From the FlowFuse issue thread on resource utilization alerts below, reproduce word for word the passage starting at "We may want" and ending at "to the audit log.".

◆ **Source**
════════════════════

Resource utilization alerts in Auditlog for Node-RED Instances

FlowFuse / flowfuse

Connect, collect, transform, visualise, and interact with your Industrial Data in a single platform. Use FlowFuse to manage, scale and secure your Node-RED solutions.

https://flowfuse.com

Other

278 stars 63 forks source link

Resource utilization alerts in Auditlog for Node-RED Instances #2755

Closed MarianRaphael closed 1 year ago

MarianRaphael commented 1 year ago

Description

Add a feature to the Auditlog that displays alerts when the resources (CPU, Memory) reach 80%, 90%, and 100% utilization for each Node-RED instance. This feature is aimed at assisting users in decision-making about the need for resource upgrades and identifying the root cause of instance crashes.

Epic

https://github.com/flowforge/flowforge/issues/223

User Story

As a FlowFuse User, I want to be informed about the resource utilization of each Node-RED instance so that I can make informed decisions about upgrades and troubleshoot issues proactively.

Acceptance Criteria

[ ] The Auditlog should display a clear and concise alert message when CPU or Memory usage reaches 80%, 90%, and 100%
[ ] If CPU or Memory utilization jumps to 100% and multiple alerts (80%, 90%, 100%) are triggered within the last 3 seconds, only the message with the highest utilization percentage (100%) should be sent.

Have you provided an initial effort estimate for this issue?

I have provided an initial effort estimate

knolleary commented 1 year ago

I'm increasing the sizing for this. The requirement here is all about presenting the information to the user. But first we have to do the work to be able to monitor and capture that information in any meaningful way for each of the drivers - localfs/docker/k8s. The solutions will be different for each driver.

MarianRaphael commented 1 year ago

Discussion during product sync: priority on Kubernetes

hardillb commented 1 year ago

Having thought about this some more and talked to @ppawlowski I have decided the best option may be to add a prometeus endpoint to each instance. We can then either get the launcher to scrape it and make the data available to the forge app or have the forge app do it. (I like the idea of the launcher doing it).

This will work for all platforms not just k8s

The following NR plugin code is a PoC of what would be needed.

const client = require('prom-client')

module.exports = (RED) => {
    RED.plugins.registerPlugin('flowfuse-nr-metrics', {
        settings: {
            '*': { exportable: true }
        },
        onadd: function () {
            const collectDefaultMetrics = client.collectDefaultMetrics
            const Registry = client.Registry
            const register = new Registry()
            collectDefaultMetrics({ register })
            RED.httpAdmin.get('/metrics', async function (req, res){
                const metrics = await register.metrics()
                res.send(metrics)
            })
        }
    })
}

I propose adding this to the nr-launcher.

We can also add our own custom metrics to this.

We may want to pick a different URL to /metrics

hardillb commented 1 year ago

This should give us memory usage and a start on CPU metrics (but we may need to scale them to match the stack limits

hardillb commented 1 year ago

OK, so I've exposed the CPU and Memory constraints to the nr-launcher but we need to decide when to trigger alerts.

I suggest that if the instance is above 75% of the limit for more than X samples then it should add a message to the audit log.

The question is what the X should be (samples are currently every 5 seconds).

Also when should we reset and resend the alert?

Do we only send it once or if the usage drop bellow for Y samples then goes up again? I don't want to flood the audit log.

════════════════════

◆ **Extracted entries**
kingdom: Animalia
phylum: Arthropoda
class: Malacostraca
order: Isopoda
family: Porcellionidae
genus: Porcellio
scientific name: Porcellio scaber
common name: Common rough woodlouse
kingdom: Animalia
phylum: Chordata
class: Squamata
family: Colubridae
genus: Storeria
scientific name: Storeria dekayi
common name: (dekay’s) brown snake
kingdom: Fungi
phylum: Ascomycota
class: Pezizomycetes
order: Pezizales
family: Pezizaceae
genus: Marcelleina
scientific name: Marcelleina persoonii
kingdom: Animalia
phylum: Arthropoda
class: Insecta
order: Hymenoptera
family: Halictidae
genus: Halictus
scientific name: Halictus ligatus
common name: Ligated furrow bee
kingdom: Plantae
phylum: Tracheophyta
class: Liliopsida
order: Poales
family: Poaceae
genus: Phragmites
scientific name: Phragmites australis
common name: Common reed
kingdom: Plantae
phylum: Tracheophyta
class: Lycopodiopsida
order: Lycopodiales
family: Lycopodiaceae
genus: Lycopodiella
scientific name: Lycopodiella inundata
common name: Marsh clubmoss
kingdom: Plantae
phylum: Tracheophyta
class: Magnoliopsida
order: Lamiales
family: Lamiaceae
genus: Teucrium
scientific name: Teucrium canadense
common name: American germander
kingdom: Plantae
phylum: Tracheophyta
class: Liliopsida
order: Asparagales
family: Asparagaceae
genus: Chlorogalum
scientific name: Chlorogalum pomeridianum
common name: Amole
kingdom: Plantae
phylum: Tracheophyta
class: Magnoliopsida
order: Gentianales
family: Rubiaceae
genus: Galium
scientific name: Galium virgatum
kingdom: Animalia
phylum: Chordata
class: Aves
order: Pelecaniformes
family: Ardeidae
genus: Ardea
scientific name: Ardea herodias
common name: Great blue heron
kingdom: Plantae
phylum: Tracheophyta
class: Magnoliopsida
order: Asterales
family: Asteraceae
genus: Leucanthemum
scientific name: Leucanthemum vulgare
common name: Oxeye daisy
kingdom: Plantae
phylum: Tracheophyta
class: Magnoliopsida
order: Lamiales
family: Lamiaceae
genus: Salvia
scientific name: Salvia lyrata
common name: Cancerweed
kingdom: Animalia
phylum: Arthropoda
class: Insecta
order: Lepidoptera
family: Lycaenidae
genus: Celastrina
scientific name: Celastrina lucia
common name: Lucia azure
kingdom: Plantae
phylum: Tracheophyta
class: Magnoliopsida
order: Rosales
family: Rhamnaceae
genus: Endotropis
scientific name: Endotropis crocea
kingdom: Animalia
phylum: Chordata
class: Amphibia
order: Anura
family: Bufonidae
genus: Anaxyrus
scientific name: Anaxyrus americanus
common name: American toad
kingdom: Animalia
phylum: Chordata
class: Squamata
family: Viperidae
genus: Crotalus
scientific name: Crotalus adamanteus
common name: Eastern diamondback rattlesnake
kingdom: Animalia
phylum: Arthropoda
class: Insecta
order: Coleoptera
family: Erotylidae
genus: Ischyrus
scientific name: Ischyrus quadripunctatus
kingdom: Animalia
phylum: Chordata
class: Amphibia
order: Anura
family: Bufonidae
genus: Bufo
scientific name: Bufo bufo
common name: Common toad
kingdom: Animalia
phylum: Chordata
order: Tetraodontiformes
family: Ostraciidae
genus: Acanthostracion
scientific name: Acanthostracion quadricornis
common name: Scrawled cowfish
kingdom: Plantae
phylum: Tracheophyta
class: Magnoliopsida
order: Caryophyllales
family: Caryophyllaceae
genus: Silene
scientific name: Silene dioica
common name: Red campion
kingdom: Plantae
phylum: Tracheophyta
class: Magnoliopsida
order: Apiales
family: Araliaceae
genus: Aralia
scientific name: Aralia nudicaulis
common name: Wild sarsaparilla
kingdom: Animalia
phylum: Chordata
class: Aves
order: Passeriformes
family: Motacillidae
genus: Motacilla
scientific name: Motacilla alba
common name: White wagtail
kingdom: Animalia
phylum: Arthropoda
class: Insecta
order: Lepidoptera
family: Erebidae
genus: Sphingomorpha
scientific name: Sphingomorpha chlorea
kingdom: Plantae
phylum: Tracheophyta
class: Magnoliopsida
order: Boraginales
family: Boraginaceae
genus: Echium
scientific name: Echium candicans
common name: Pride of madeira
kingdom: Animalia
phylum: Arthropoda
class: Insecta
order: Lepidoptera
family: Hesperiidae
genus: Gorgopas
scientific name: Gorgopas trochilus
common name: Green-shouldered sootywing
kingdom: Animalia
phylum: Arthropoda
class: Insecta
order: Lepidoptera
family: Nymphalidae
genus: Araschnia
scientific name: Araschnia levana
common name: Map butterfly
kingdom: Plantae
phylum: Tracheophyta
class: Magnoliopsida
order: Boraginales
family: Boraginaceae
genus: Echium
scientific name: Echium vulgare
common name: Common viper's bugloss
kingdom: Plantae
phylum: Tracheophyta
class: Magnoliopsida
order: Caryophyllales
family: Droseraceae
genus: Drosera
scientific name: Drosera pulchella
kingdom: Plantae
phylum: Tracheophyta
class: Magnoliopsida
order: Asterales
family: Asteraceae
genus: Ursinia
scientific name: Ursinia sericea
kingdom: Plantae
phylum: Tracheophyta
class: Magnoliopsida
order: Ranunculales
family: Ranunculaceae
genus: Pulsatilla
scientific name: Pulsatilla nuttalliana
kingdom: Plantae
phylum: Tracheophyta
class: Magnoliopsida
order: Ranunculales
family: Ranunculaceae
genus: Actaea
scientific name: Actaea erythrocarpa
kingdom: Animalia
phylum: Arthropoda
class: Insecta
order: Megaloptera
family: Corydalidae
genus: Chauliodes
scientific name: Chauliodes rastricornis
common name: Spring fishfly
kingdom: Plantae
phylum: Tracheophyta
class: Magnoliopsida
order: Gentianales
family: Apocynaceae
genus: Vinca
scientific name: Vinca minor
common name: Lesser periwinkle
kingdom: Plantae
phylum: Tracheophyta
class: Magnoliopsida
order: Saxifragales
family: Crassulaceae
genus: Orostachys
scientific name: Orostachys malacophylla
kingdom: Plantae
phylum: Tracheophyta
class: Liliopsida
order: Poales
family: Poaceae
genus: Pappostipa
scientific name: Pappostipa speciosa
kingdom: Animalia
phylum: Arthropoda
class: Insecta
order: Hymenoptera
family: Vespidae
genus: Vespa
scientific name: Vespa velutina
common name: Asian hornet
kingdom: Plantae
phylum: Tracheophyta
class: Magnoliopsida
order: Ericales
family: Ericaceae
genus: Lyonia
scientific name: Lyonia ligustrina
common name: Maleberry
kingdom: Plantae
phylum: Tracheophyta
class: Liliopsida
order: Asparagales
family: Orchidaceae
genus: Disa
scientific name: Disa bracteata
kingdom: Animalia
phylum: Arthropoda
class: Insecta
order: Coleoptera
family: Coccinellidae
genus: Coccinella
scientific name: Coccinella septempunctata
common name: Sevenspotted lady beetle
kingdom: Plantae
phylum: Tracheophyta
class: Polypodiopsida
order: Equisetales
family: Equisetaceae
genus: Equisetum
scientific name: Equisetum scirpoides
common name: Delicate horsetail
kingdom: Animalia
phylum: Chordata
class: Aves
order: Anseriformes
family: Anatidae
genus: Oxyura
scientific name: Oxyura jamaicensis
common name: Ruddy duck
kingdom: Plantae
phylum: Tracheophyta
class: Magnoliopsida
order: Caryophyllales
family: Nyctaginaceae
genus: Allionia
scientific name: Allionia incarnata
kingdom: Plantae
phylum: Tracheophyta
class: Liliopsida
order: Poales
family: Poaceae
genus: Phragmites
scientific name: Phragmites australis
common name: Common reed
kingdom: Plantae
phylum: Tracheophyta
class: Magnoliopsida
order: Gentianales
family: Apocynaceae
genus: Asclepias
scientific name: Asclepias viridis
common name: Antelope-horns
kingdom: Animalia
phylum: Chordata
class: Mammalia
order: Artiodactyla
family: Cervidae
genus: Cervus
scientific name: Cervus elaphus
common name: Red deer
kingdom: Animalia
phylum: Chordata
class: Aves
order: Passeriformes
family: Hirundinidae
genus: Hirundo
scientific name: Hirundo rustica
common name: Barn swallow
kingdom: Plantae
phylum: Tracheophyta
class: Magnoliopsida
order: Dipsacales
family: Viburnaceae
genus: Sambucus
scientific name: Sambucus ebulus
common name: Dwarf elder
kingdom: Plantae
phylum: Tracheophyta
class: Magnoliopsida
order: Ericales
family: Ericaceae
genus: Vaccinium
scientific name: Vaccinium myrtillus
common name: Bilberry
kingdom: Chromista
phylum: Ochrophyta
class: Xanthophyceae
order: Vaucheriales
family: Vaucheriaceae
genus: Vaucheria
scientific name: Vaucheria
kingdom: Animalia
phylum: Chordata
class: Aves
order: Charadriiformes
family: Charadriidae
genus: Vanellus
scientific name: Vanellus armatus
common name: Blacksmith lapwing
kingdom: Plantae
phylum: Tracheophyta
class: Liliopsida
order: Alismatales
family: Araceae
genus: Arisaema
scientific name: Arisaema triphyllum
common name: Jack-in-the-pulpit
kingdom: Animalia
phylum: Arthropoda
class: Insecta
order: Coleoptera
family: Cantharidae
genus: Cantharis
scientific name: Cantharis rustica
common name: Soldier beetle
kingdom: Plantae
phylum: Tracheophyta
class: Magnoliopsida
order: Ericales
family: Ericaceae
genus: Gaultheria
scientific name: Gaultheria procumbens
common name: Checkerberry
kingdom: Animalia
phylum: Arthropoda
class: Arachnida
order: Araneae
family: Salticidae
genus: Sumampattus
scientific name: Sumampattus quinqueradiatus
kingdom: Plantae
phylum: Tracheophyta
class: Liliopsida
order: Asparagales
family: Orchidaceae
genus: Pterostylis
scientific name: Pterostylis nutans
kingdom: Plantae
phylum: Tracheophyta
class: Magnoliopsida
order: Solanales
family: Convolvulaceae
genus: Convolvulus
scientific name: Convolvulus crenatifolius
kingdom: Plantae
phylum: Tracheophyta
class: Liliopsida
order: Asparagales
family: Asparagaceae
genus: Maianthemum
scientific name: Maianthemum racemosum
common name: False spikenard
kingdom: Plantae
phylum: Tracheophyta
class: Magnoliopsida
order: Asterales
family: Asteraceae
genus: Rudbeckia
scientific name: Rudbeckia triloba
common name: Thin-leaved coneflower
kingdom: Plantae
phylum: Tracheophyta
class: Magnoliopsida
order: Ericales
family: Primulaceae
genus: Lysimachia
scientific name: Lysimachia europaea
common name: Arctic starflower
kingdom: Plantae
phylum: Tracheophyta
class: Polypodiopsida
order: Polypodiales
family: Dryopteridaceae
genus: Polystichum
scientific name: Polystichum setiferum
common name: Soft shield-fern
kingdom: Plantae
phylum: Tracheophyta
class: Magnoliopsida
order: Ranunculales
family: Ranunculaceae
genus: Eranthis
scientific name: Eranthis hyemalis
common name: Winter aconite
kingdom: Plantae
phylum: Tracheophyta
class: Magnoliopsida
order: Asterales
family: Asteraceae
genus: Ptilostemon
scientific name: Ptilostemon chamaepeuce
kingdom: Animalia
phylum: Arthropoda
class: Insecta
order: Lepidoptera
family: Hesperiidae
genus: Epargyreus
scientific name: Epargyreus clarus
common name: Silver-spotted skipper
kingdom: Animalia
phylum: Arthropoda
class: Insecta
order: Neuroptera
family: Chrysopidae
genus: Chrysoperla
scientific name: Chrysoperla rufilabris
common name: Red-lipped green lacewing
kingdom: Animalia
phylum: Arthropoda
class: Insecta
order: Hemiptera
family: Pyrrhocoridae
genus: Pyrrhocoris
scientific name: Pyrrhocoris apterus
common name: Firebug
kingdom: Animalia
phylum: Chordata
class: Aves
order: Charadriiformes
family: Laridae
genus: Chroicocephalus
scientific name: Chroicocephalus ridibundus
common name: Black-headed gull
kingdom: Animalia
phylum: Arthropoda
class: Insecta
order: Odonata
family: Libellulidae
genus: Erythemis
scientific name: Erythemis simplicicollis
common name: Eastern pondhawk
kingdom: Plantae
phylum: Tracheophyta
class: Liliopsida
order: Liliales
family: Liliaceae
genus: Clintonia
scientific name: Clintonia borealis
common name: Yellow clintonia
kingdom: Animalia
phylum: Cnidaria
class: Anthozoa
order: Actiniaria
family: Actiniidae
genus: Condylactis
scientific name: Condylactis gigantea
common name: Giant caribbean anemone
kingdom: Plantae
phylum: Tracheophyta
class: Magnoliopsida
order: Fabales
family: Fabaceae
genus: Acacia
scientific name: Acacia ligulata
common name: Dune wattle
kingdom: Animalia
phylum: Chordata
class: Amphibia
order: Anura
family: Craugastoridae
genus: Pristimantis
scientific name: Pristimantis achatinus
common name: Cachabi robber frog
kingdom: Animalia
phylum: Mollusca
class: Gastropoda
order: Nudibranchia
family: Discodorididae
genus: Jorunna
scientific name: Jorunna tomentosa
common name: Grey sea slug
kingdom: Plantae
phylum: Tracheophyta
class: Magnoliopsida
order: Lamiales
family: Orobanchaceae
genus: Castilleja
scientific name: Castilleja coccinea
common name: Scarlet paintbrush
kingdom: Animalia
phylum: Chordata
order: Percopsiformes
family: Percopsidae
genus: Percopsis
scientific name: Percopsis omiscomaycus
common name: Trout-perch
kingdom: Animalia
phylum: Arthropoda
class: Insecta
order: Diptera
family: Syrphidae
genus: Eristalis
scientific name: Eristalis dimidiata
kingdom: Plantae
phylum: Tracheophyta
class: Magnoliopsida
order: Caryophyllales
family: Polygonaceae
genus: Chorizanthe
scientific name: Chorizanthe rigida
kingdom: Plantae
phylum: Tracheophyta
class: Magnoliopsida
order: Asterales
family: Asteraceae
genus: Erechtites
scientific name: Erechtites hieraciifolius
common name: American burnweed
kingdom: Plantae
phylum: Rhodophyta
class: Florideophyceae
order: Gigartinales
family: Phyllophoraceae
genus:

════════════════════

◆ **Result of this exercise**
We may want to pick a different URL to /metrics

hardillb commented 1 year ago

This should give us memory usage and a start on CPU metrics (but we may need to scale them to match the stack limits

hardillb commented 1 year ago

OK, so I've exposed the CPU and Memory constraints to the nr-launcher but we need to decide when to trigger alerts.

I suggest that if the instance is above 75% of the limit for more than X samples then it should add a message to the audit log.